(Stored entries)
===============

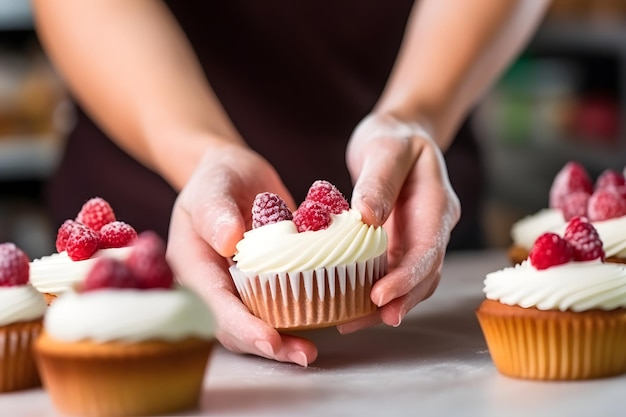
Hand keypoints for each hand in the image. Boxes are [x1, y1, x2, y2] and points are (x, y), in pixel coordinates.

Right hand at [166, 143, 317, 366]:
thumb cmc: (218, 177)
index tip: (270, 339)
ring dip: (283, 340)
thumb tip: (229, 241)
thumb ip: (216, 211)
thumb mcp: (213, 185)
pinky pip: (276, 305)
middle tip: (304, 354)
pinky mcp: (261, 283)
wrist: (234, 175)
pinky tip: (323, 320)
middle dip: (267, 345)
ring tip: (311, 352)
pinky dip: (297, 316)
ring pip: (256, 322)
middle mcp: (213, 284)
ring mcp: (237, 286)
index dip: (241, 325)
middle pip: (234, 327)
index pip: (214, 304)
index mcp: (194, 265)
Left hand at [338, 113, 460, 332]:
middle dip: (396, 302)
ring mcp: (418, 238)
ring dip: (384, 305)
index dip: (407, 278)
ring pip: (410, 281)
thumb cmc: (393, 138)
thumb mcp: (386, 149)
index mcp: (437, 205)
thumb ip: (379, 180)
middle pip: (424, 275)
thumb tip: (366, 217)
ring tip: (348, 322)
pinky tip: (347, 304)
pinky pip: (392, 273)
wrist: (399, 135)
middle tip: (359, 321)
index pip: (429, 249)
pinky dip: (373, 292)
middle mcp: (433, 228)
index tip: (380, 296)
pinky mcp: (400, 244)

===============

— What you need to do —
Could you retype exactly the lines above, starting at the line that contains "ring dip: (283, 340)" and ending at the line that contains "pinky dip: (373, 292)", and nothing more?

— The answer —
ring dip: (283, 340)
thumb tip: (229, 241)
thumb ip: (216, 211)
thumb mcp: (213, 185)
pinky pip: (276, 305)
middle tip: (304, 354)
pinky mcp: (261, 283)
wrist: (234, 175)
pinky tip: (323, 320)
middle dip: (267, 345)
ring tip: (311, 352)
pinky dip: (297, 316)
ring pip: (256, 322)
middle mcp: (213, 284)
ring mcp: (237, 286)
index dip: (241, 325)
middle pip: (234, 327)
index pip: (214, 304)
index mcp: (194, 265)
Left hand at [338, 113, 460, 332]:
middle dip: (396, 302)
ring mcp: (418, 238)
ring dip: (384, 305)
index dip: (407, 278)
ring pip: (410, 281)
thumb cmc: (393, 138)
thumb mcp: (386, 149)
index mcp: (437, 205)
thumb ip: (379, 180)
middle pip: (424, 275)
thumb tip: (366, 217)
ring tip: (348, 322)
pinky tip: (347, 304)
pinky pip: (392, 273)
wrist: (399, 135)
middle tip: (359, 321)
index pip: (429, 249)
pinky dip: (373, 292)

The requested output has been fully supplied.